Bab 09 Despacito

9.4K 1K 38
                                    

Bintang tahu kalau ucapan Rio menyakitkan. Tapi dia bukan wanita yang bisa dengan mudah terintimidasi dengan sesuatu. Dia memang yang paling lemah diantara saudara-saudaranya. Paling bergantung kepada orang lain dan juga paling manja kepada kedua orang tuanya. Tapi dia tidak mudah menyerah.

Dia tahu kalau Rio menyembunyikan sesuatu darinya. Tapi entah apa itu, dan Bintang berniat mencari tahunya. Hanya saja dalam posisi ini dia tidak bisa melangkah mundur. Dua hari yang lalu mungkin dia akan menangis kalau mendengar ucapan Rio yang kejam itu. Rio tidak mau ada keromantisan di dalam rumah tangga mereka. Rio hanya mengatakan kalau dia akan menjadi istrinya selamanya. Tapi itu tidak cukup untuk Bintang.

Maka dia bertekad akan membuat Rio membalikkan kata-katanya. Bintang tahu kalau Rio ada sesuatu. Menikahinya hanya untuk tujuan yang mungkin memang sangat rumit.

Bintang sudah menetapkan hatinya untuk berjuang mendapatkan cinta Rio. Mulai dari detik ini.

Bintang mematut dirinya di dalam cermin. Dia tidak akan lagi berada di balik tempurung kenyamanan keluarganya. Tidak akan lagi bersembunyi. Dia akan menunjukkan kalau dia adalah Bintang yang dapat bersinar tanpa cahaya yang lainnya.

"Kamu mau kemana?" Rio tertegun melihatnya kini sudah cantik sepagi ini.
Dilihatnya Rio mengusap rambutnya yang basah setelah mandi dengan handuk.

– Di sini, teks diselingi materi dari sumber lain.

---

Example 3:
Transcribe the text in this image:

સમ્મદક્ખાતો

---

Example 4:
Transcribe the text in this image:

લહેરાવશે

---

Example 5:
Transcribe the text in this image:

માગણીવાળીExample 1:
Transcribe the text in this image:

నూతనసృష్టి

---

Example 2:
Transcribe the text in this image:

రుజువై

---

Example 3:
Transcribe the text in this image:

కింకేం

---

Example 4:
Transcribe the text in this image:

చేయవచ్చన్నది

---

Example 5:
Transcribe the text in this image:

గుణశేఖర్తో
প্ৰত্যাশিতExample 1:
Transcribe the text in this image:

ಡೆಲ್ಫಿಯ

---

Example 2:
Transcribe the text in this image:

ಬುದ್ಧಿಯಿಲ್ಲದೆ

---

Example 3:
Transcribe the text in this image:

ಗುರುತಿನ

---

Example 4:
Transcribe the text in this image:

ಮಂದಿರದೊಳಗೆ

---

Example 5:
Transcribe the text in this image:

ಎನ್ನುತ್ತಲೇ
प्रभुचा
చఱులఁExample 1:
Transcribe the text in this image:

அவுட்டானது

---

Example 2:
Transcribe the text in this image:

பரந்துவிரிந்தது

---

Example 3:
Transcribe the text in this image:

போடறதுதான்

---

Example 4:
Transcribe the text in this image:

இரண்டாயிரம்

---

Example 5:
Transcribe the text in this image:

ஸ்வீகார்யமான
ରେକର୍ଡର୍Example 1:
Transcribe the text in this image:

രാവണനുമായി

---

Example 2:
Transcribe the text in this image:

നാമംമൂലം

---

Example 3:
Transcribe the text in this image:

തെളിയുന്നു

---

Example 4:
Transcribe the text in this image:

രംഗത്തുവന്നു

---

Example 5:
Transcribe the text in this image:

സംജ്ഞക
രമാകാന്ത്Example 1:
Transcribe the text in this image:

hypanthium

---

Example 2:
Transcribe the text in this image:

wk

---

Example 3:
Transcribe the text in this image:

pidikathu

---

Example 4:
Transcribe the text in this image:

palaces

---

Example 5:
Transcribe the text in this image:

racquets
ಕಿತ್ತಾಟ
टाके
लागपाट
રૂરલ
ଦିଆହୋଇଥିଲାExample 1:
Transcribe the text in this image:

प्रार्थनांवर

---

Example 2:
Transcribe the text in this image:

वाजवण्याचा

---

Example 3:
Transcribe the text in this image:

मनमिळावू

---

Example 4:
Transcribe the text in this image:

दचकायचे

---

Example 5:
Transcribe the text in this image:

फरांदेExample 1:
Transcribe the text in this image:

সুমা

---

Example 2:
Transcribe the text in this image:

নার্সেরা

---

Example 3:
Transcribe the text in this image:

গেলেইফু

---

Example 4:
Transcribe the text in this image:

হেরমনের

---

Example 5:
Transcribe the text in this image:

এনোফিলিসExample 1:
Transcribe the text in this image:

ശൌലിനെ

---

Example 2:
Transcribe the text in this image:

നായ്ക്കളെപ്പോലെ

Bintang tersenyum. Setelah percakapan mereka kemarin, Rio memang lebih bisa diajak ngobrol. Bahkan seharian kemarin mereka memang berada di rumah. Dan Rio memang sepertinya masih sedikit tertutup kepadanya.

"Aku mau nemenin kamu ke rumah sakit. Aku udah buatin bubur buat papa. Nanti Mama gak usah ke rumah sakit. Kasihan. Pasti Mama capek. Biar aku saja yang jagain papa."

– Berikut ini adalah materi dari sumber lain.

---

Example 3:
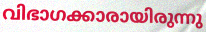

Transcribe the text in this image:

വിഭാഗക്കാരായിരുന്നു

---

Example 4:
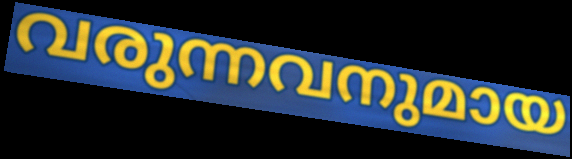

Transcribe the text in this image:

വരുന്നവനുമായ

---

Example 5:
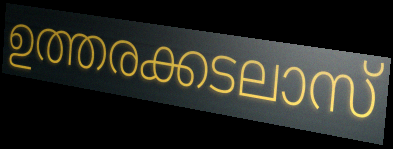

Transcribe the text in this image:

ഉത്തരക്കടലാസ്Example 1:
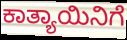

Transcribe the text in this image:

ಕಾತ್ಯಾಯಿನಿಗೆ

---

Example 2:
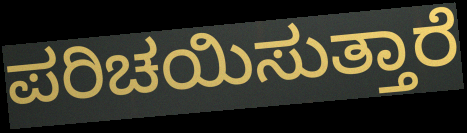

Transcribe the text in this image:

ಪರಿಚಯಿಸುತ್ತಾರೆ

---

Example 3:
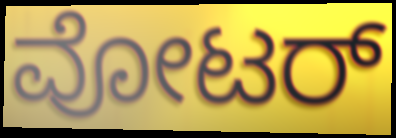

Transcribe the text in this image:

ವೋಟರ್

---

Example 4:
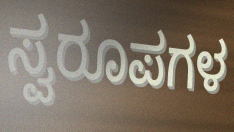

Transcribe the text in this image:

ಸ್ವರೂಪಗಳ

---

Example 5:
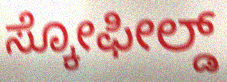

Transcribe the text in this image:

ಸ್ಕೋಫೀಲ್ಡ್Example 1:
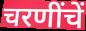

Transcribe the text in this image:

चरणींचें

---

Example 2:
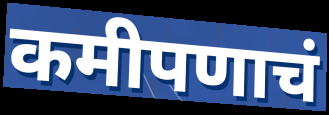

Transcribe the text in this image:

कमीपणाचं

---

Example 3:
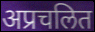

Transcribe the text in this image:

अप्रचलित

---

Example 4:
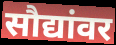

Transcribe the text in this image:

सौद्यांवर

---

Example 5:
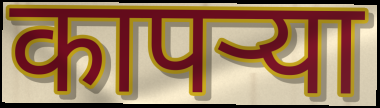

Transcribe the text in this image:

कापर्‍याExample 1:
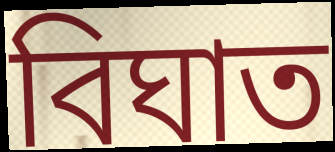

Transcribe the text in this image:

বিঘাত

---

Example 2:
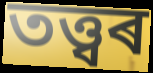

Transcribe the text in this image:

তত্ত্বৰ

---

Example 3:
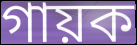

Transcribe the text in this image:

গায়ক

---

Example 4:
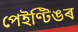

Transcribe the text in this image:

পেইণ্টিঙৰ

Ucapannya membuat Rio terdiam dan kini menatapnya dengan bingung. Tapi Bintang tidak mau mendengar penolakan dari Rio.

Dia segera menuju lemari pakaian dan memilihkan baju untuk Rio.
"Kamu mau berangkat ke kantor atau mau nungguin papa? Aku pilihan bajunya ya?"

Rio tetap terdiam menatapnya dan tidak bergerak. Tapi pria itu sepertinya tersadar kalau dia harus menjawab.

"Ehem sebenarnya aku mau ke kantor karena ada rapat penting." Rio akhirnya melangkah menuju tempat Bintang berdiri. Bintang langsung berbalik dan kini mengambil kemeja putih dan dasi. Lalu celana kerja Rio.

"Nih. Jasnya mau pakai yang apa?" Bintang memberikan kemeja dan celana itu ke tangan Rio yang sudah berada di belakangnya. Lalu Bintang beralih membuka lemari di sampingnya untuk mengambil jas yang ada di gantungan baju.

"Yang hitam saja." Rio masih menatap Bintang saat menjawabnya.

Tentu saja Bintang langsung mengambil dan meletakkan jas itu di atas kasur.

"Kamu bersiaplah. Aku mau buatkan kamu sarapan ya." Bintang langsung melangkah dengan cepat keluar dari kamar sebelum Rio mengatakan apapun. Dia tidak mau mendengar protes dari Rio.

Menuruni anak tangga dan langsung berbelok ke arah dapur saat sudah sampai di bawah. Tadi dia bangun lebih pagi untuk menyiapkan bubur untuk pala mertuanya. Dan memasakkan Rio macaroni schotel. Itu kesukaan Rio. Kemarin Bintang sempat bertanya kepada sang Mama.

Memasak macaron schotel tidak asing lagi baginya, karena dulu Kak Adrian juga sangat menyukai makanan itu. Jadi dalam sekejap Bintang sudah berhasil menghidangkannya di atas meja tepat saat Rio turun ke bawah.

"Ayo kita makan." Bintang menarik kursi untuk Rio duduk. Pria itu sudah rapi dan tetap diam. Menuruti ucapan Bintang. Tapi tetap menatap aneh kepada Bintang yang kini duduk di depannya.